◆ Assignment ◆
From the entries, copy out every line in which the word "information" is found.

◆ Input for this task ◆
*-*-*
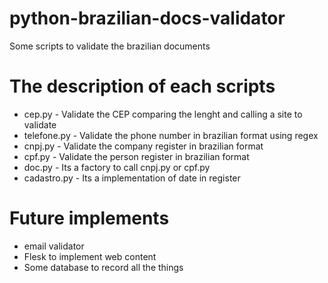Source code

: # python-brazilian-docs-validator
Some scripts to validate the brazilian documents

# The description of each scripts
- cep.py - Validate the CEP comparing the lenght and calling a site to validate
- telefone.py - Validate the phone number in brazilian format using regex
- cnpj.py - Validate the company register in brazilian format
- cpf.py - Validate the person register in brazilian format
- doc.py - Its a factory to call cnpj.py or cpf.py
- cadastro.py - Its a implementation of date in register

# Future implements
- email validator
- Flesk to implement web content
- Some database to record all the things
*-*-*
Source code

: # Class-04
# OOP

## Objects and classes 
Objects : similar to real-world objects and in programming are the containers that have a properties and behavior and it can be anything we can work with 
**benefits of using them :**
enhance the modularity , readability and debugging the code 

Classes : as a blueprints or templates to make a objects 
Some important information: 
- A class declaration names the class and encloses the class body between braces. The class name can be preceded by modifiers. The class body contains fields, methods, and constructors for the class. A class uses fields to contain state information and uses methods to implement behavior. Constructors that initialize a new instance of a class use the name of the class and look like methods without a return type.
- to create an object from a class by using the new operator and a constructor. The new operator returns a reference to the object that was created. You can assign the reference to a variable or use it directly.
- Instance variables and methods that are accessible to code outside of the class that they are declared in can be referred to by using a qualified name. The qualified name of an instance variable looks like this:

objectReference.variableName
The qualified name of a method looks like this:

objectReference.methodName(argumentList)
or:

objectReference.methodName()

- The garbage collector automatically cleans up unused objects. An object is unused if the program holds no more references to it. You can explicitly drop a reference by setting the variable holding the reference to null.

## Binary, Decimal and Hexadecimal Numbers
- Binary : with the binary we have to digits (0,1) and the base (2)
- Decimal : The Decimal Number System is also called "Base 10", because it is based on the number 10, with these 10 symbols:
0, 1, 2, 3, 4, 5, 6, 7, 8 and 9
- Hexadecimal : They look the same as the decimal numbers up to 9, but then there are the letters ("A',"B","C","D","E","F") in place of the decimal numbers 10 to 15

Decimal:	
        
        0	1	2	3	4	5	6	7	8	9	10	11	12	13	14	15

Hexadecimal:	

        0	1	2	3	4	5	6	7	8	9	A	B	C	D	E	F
*-*-*
◆ Problem solution ◆
Some important information: 
- A class declaration names the class and encloses the class body between braces. The class name can be preceded by modifiers. The class body contains fields, methods, and constructors for the class. A class uses fields to contain state information and uses methods to implement behavior. Constructors that initialize a new instance of a class use the name of the class and look like methods without a return type.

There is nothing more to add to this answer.